- Written by Andrew Kerr and Mary McCall
- BBC Scotland News
The BBC has learned that the company that scrutinizes the SNP’s finances has resigned.
Accountants Johnston Carmichael, who has worked with the party for more than a decade, said the decision was made after reviewing his clients.
Police investigating the SNP’s finances this week searched the home of former SNP chief executive Peter Morell – husband of Nicola Sturgeon. He was arrested and released without charge.
The BBC understands that Johnston Carmichael resigned prior to Morell’s arrest.
A spokesman for the SNP said it was looking for an alternative company.
Police Scotland have been investigating the SNP’s finances since July 2021.
On Wednesday, Morrell was arrested while dozens of officers carried out a high-level search at his home in Glasgow and the SNP headquarters in Edinburgh.
Ms Sturgeon, the former First Minister of Scotland, was at home when the police arrived but said she had “no advance knowledge” of Police Scotland’s plans.
Mr. Morrell was questioned during the search and was released without charge on Wednesday evening.
Prime Minister Hamza Yusuf, who succeeded Ms Sturgeon last week, said his party had “cooperated fully” with the police and would continue to do so.
He said it was “very, very clear that the party management was not what it should be”.
Why do police investigate an SNP?
- Police Scotland launched an investigation in July 2021 following complaints about how SNP donations were being used.
- The money was donated to a new independence referendum campaign.
- The SNP raised £666,953 through referendum appeals between 2017 and 2020.
- Nicola Sturgeon said she was “not interested” and that “every penny” would be spent on the independence campaign.
- Questions were raised after the SNP’s accounts showed just £97,000 in the bank at the end of 2019, total assets around £272,000.
Mr Morell, who has been married to Ms Sturgeon since 2010, resigned last month after being held responsible for misleading statements about declining party membership.
Last year it emerged that he had made a loan of more than £100,000 to the SNP to help it solve its “cash flow” problem after the last election.
The party had paid off about half of the money by October of that year.
At the time, an SNP spokesperson said the loan was “a personal contribution made by the CEO to help with cash flow after the Holyrood election.”
He said it was reported in the party’s accounts for 2021.
Weeks earlier, MP Douglas Chapman resigned as party treasurer, saying he had not been given the “financial information” to do the job.
The SNP is required to prepare financial statements in accordance with the Political Parties, Elections and Referendum Act 2000. It has until 7 July to submit its accounts to the Electoral Commission.

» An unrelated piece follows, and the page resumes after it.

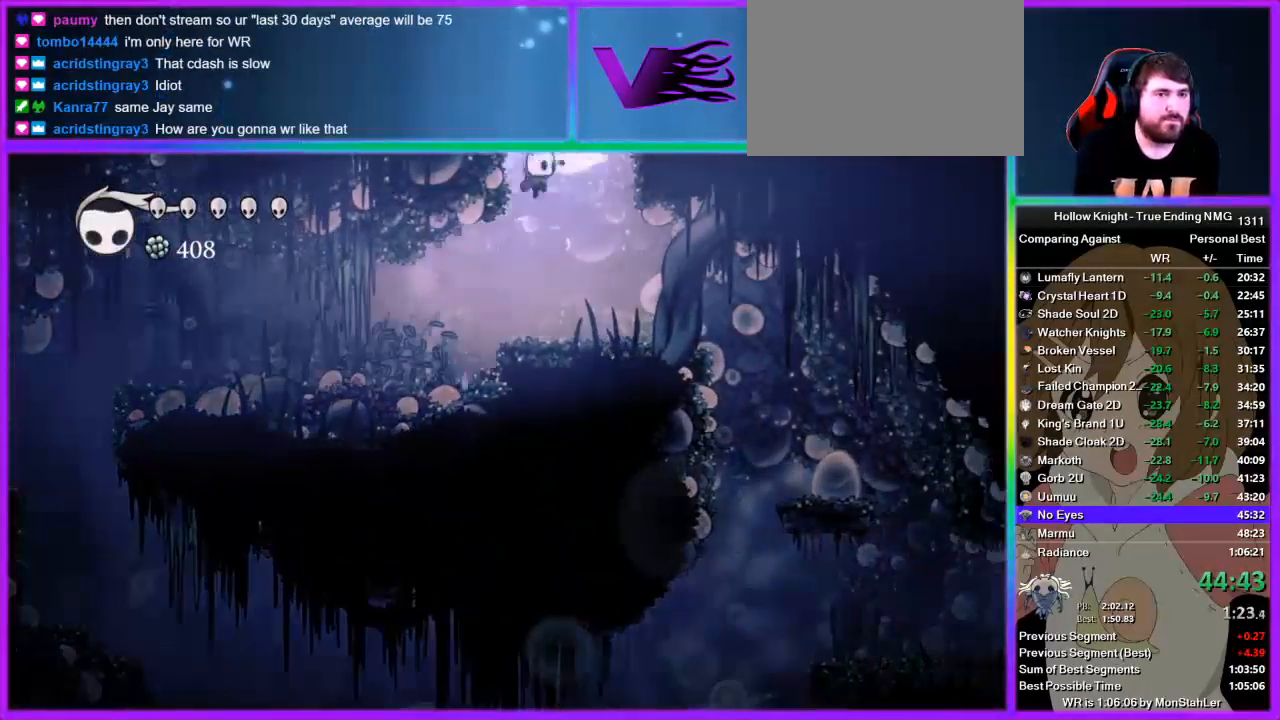
{"buttons": [], "left_stick": "center", "right_stick": "center", "events": [[200, "CROSS", "up"], [267, "left_stick", "center"]]}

If there is no report and no reasonable excuse, the Authority is entitled to appoint its own office of auditors.
The 2021 SNP Calculations were published on August 16, 2022.
The party’s total income was £4,510,460, total expenses £5,262,032, assets £1,630,454 and liabilities £1,055,689.
Electoral Commission rules state that any party with income or expenses in excess of £250,000 is required by law to also independently audit their accounts and include this report in their submission.
Scottish Labor Deputy Leader Jackie Bailey said Johnston Carmichael’s resignation was a deeply worrying development and raised “serious questions” about the SNP’s finances.
She said: “Yesterday, Hamza Yusuf tried to distance himself from Peter Morrell’s legacy – today we need to know what the current first minister plans to do to put the SNP house in order.
“Sunlight is the best disinfectant – we need SNP transparency and openness now.”
Meanwhile, Constitution of the Scottish Conservative Party spokesman Donald Cameron said the SNP should be “completely transparent” about why the auditors decided to resign.
“The public are tired of the SNP covering matters relating to their finances behind a wall of secrecy, and senior figures – including Hamza Yusuf and Nicola Sturgeon – should be upfront about this situation,” he said.